Une histoire aussi compliquée se doit dʼêtre claire et bien réalisée. Et cʼest le cas. David Fincher réalise de main de maître ce film avec plusieurs plans courts, mais intenses. Le montage saccadé ajoute à la tension et les lieux choisis tels que la Suède rurale en hiver ajoutent froideur et mystère aux plans. Chaque maison de lʼîle a son atmosphère unique et si particulière. La dernière maison, distinguée et avec de nombreux couloirs, sert de terrain de jeu à une scène finale particulièrement intense et stressante.

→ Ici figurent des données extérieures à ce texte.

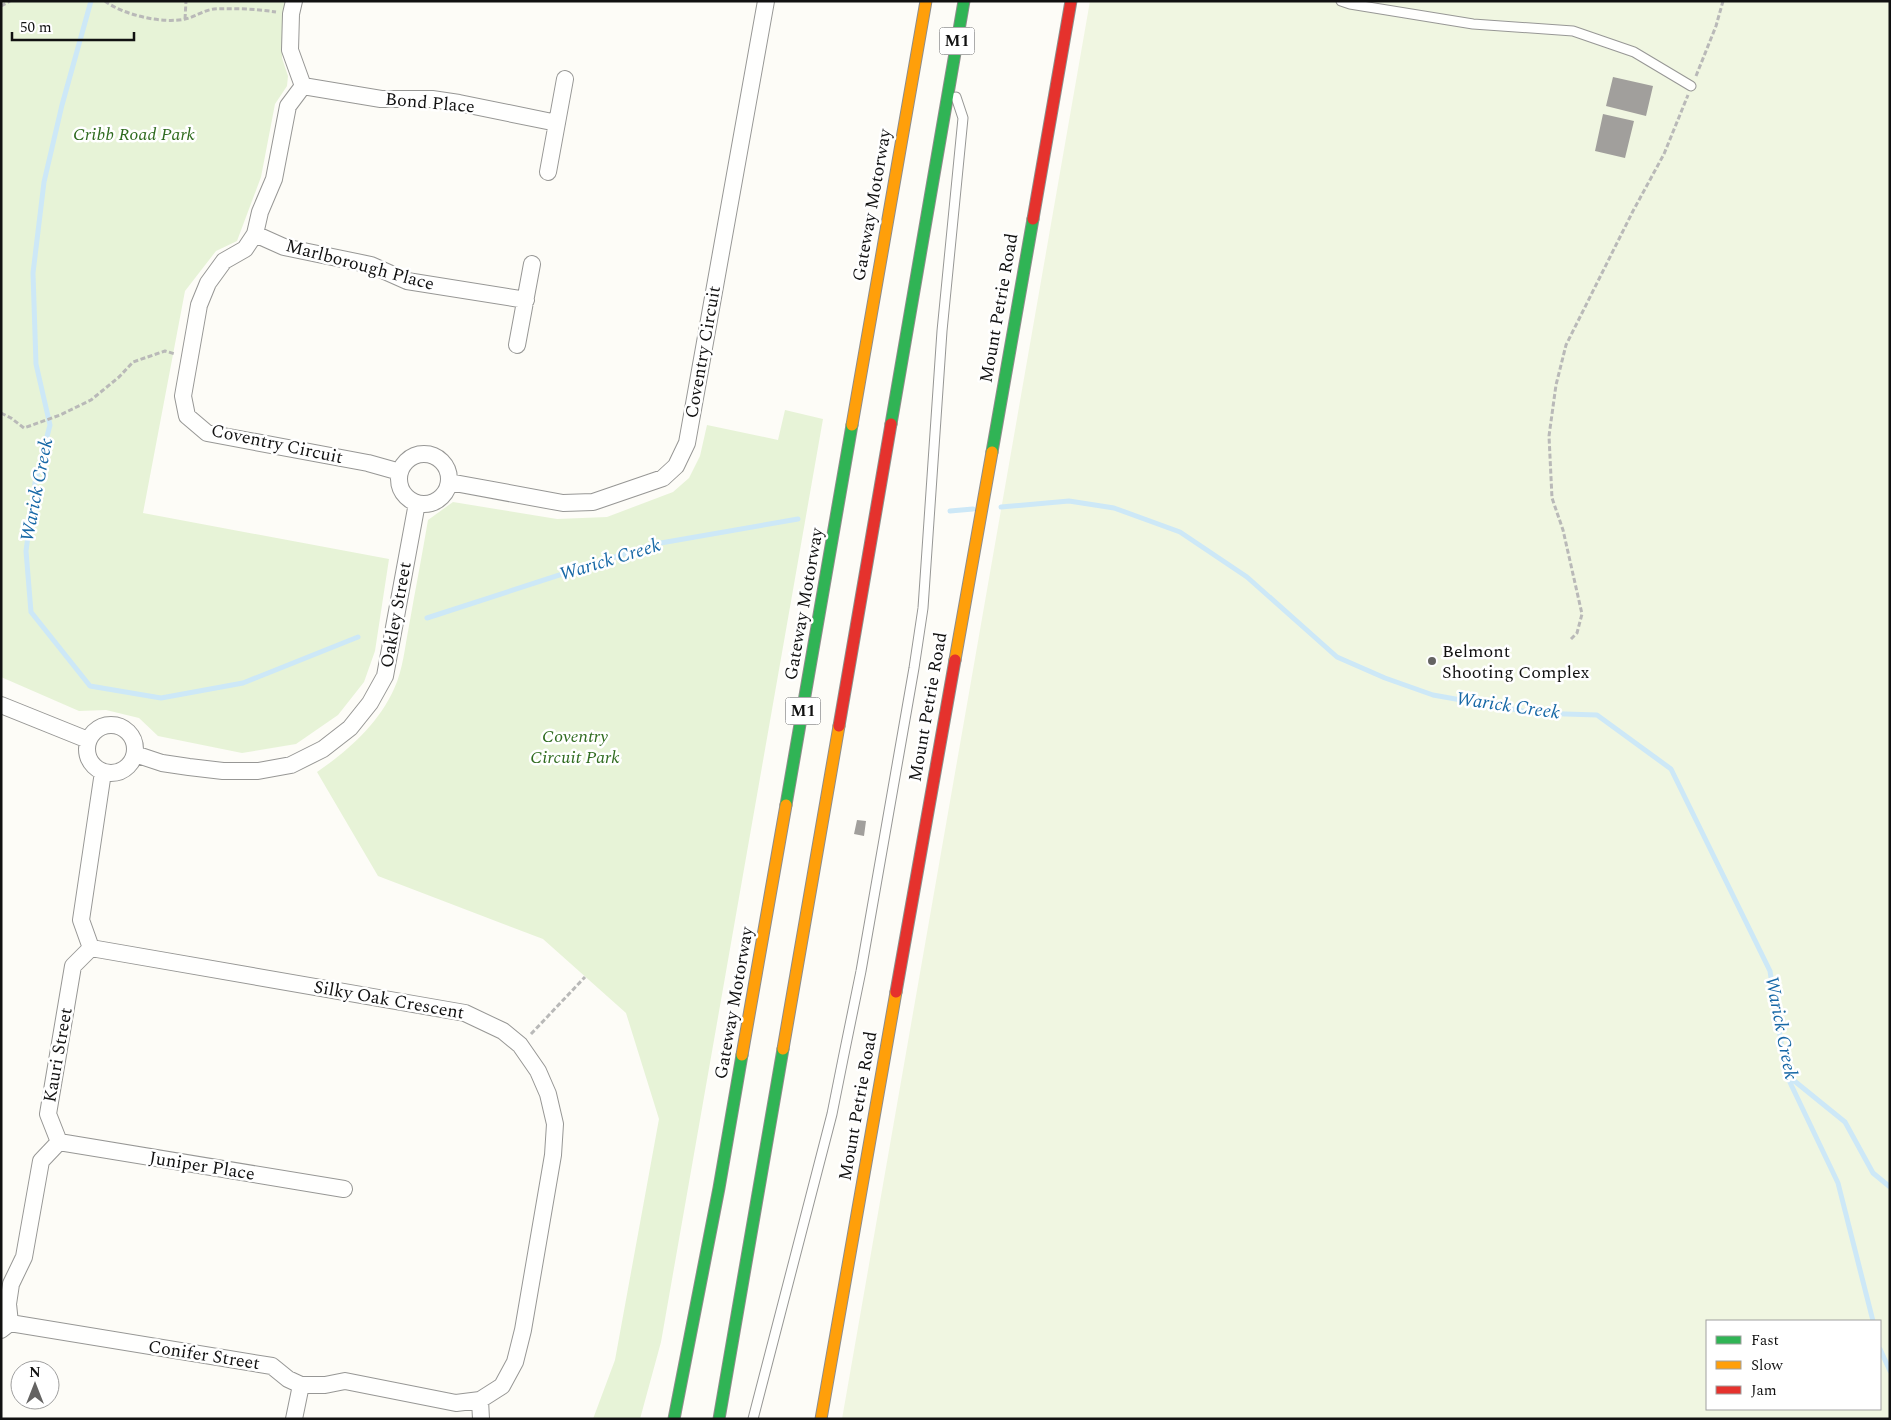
<svg xmlns="http://www.w3.org/2000/svg" width="1891" height="1420" font-family="Spectral,serif">
<rect width="100%" height="100%" fill="#fdfcf7"/>
<path fill="#e7f3d7" d="M1,1H286L282,58L288,76L287,86L275,104L261,177L237,241L216,251L185,291L143,513L389,559L375,651L364,682L338,715L296,744L242,753L158,736L139,718L106,710L79,711L1,677Z
M785,410L823,419L661,1342L640,1419H593L615,1360L659,1119L626,1013L543,939L378,876L317,772C349,750 378,724 394,689C403,670 405,646 409,626C415,591 422,556 428,520L453,502L557,519L607,517L673,492L689,478L700,456L707,425L778,440Z"/>
<path fill="#f0f6e1" fill-rule="evenodd" d="M1090,1H1890V1419H842ZM1707,1321H1880V1409H1707Z"/>
<g fill="none" stroke-linecap="round" stroke-linejoin="round">
<path stroke="#cde8f7" stroke-width="5" d="M91,1L62,105L44,182L33,273L36,364L50,425L35,483L26,551L31,612L90,686L161,698L243,683L358,637
M1001,507L1069,501L1114,508L1180,532L1247,577L1337,657L1385,678L1433,695L1534,713L1597,715L1671,769L1770,971L1786,1074L1838,1183L1873,1321
M950,511L973,509
M427,618L655,544L798,519
M1787,1075L1845,1122L1873,1173L1890,1187
M1880,1349L1890,1371"/>
</g>
<path fill="#a19f9c" d="M1613,77L1653,86L1646,116L1606,106Z
M1603,114L1634,121L1625,158L1595,151Z
M857,820L866,821L864,836L854,834Z"/>
<g fill="none" stroke-linecap="round" stroke-linejoin="round">
<g stroke="#979795" stroke-width="11">
<path id="lane" d="M1341,1L1350,4L1473,24L1573,31L1634,52L1691,86
M753,1419L832,1114L843,1059L861,971L914,668L923,608L942,331L963,118L956,97"/>
</g>
<g stroke="#979795" stroke-width="18">
<path id="street" d="M294,1L291,14L290,50L303,86L288,106L274,179L260,212L255,234L245,249L224,261L208,283L199,305L183,396L187,416L207,433L368,463L400,472
M303,86L381,99H432L459,103L557,123
M548,172L565,79
M255,234L284,247L371,265L407,281L526,300
M517,345L532,264
M399 479a25 25 0 1 1 50 0a25 25 0 1 1-50 0Z
M449,482L563,503L593,502L663,478L676,466L687,443L766,1
M1,705L88,740
M87 749a24 24 0 1 1 48 0a24 24 0 1 1-48 0Z
M135,754L162,763L189,767L223,771H258L291,765L323,749L350,728L370,703L385,676L417,503
M91,948L465,1013L503,1031L520,1045L538,1071L548,1094L555,1124L553,1155L523,1330L515,1362L502,1386L480,1400L481,1419
M59,1142L344,1189
M10,1323L272,1366L288,1379L301,1385H325L345,1381L456,1403L480,1400
M1,1330L10,1323L8,1304L11,1284L24,1257L41,1161L59,1142L48,1114L73,966L91,948L81,920L103,772
M294,1419L301,1385"/>
</g>
<g stroke="#8e8d8b" stroke-width="13">
<path id="fast" d="M891,424L964,1
M992,452L1033,219
M786,805L852,425
M674,1419L719,1188L742,1055
M719,1419L783,1049"/>
</g>
<g stroke="#8e8d8b" stroke-width="13">
<path id="slow" d="M852,425L926,1
M955,660L992,452
M783,1049L839,726
M742,1055L786,805
M821,1419L896,992"/>
</g>
<g stroke="#8e8d8b" stroke-width="13">
<path id="jam" d="M1033,219L1071,1
M839,726L891,424
M896,992L955,660"/>
</g>
<path stroke="#b9b9b8" stroke-width="3" stroke-dasharray="5 2.5" stroke-linecap="butt" d="M105,1C123,15 163,24 185,19C195,17 204,10 214,9C234,8 256,9 276,12
M1,6L10,1
M185,19L186,1
M1696,76L1716,26L1723,1
M1,413L11,418L24,428L60,415L91,400L119,377L133,362L165,351L175,354
M1571,639L1577,633L1582,614L1563,530L1552,498L1549,436L1556,385L1566,345L1633,211L1664,154L1688,95
M531,1034L585,977"/>
<use href="#lane" stroke="#fffffe" stroke-width="9"/>
<use href="#street" stroke="#fffffe" stroke-width="16"/>
<use href="#fast" stroke="#30b455" stroke-width="11"/>
<use href="#slow" stroke="#ff9f0a" stroke-width="11"/>
<use href="#jam" stroke="#e5322d" stroke-width="11"/>
</g>
<circle fill="#646362" stroke="#fff" stroke-width="2" cx="1432" cy="661" r="5"/>
<g text-anchor="middle" dominant-baseline="central" stroke-width="5" stroke-linejoin="round" paint-order="stroke">
<g fill="#fff" stroke="#585858" stroke-width="1">
<rect x="939.5" y="27.5" width="35" height="27" rx="4"/>
<rect x="785.5" y="697.5" width="35" height="27" rx="4"/>
</g>
<g font-size="16" font-weight="bold" fill="#111">
<text x="957" y="41">M1</text>
<text x="803" y="711">M1</text>
</g>
<g font-size="18" fill="#111" stroke="#fff">
<text transform="translate(430 103) rotate(5)">Bond Place</text>
<text transform="translate(872 205) rotate(-80)">Gateway Motorway</text>
<text transform="translate(360 265) rotate(15)">Marlborough Place</text>
<text transform="translate(999 308) rotate(-80)">Mount Petrie Road</text>
<text transform="translate(703 352) rotate(-80)">Coventry Circuit</text>
<text transform="translate(277 444) rotate(12)">Coventry Circuit</text>
<text transform="translate(804 604) rotate(-80)">Gateway Motorway</text>
<text transform="translate(396 615) rotate(-80)">Oakley Street</text>
<text transform="translate(928 707) rotate(-80)">Mount Petrie Road</text>
<text transform="translate(389 1000) rotate(10)">Silky Oak Crescent</text>
<text transform="translate(734 1003) rotate(-80)">Gateway Motorway</text>
<text transform="translate(58 1055) rotate(-80)">Kauri Street</text>
<text transform="translate(858 1106) rotate(-80)">Mount Petrie Road</text>
<text transform="translate(202 1166) rotate(9)">Juniper Place</text>
<text transform="translate(204 1355) rotate(9)">Conifer Street</text>
</g>
<g font-size="18" font-style="italic" fill="#2f6b1f" stroke="#fff">
<text x="134" y="134">Cribb Road Park</text>
<text x="575" y="736">Coventry<tspan x="575" dy="21">Circuit Park</tspan></text>
</g>
<g font-size="18" fill="#111" stroke="#fff" text-anchor="start">
<text x="1442" y="651">Belmont<tspan x="1442" dy="21">Shooting Complex</tspan></text>
</g>
<g font-size="19" font-style="italic" fill="#1768a6" stroke="#fff">
<text transform="translate(37 490) rotate(-79)">Warick Creek</text>
<text transform="translate(610 560) rotate(-17)">Warick Creek</text>
<text transform="translate(1508 706) rotate(8)">Warick Creek</text>
<text transform="translate(1781 1028) rotate(79)">Warick Creek</text>
</g>
</g>
<rect width="1891" height="1420" fill="none" stroke="#111111" stroke-width="5"/>
<rect x="1706" y="1320" width="175" height="90" fill="#ffffff" stroke="#a0a0a0"/>
<rect x="1716" y="1336" width="25" height="8" fill="#30b455" stroke="#a0a0a0"/>
<text x="1751" y="1345" font-size="15" fill="#111111">Fast</text>
<rect x="1716" y="1361" width="25" height="8" fill="#ff9f0a" stroke="#a0a0a0"/>
<text x="1751" y="1370" font-size="15" fill="#111111">Slow</text>
<rect x="1716" y="1386" width="25" height="8" fill="#e5322d" stroke="#a0a0a0"/>
<text x="1751" y="1395" font-size="15" fill="#111111">Jam</text>
<g transform="translate(35 1385)"><circle r="24" fill="#ffffff" stroke="#a0a0a0"/>
<path d="M0-4L9 19L0 12L-9 19Z" fill="#646362"/>
<text y="-8" font-size="14" font-weight="bold" text-anchor="middle" fill="#111111">N</text>
</g>
<path d="M12 32v8h122v-8" fill="none" stroke="#111111" stroke-width="2.5"/>
<text x="20" y="32" font-size="15" fill="#111111" stroke="#ffffff" stroke-width="4" paint-order="stroke">50 m</text>
</svg>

La musique, sans rien imposer, suggère et fait monter le suspense. Tout le mérite est attribué à Trent Reznor, avec qui David Fincher avait travaillé pour Le réseau social (2010). Film avec lequel il avait gagné lʼoscar pour la meilleure musique. Une trame sonore teintée de techno et dʼélectronique mélangés avec des violons et des bruits ambiants rappelant la scie mécanique. Stressante et nuancée, cette musique ajoute à la fois beauté et tristesse à chaque scène. On peut même entendre une reprise métal industrielle d’Immigrant Song de Led Zeppelin dans lʼincroyable générique dʼouverture où est modélisées des parties de lʼhistoire dans lʼencre noire.
La suite nʼest pas encore en chantier, mais les deux acteurs principaux ont signé pour reprendre leur rôle respectif dans La fille qui rêvait dʼun bidon dʼessence et dʼune allumette et La reine dans le palais des courants dʼair. Cependant, David Fincher nʼa pas encore signé pour la réalisation. Pour lʼinstant il signe le premier volet de façon unique avec une réalisation magistrale pour un film qui aurait mérité une fin grandiose.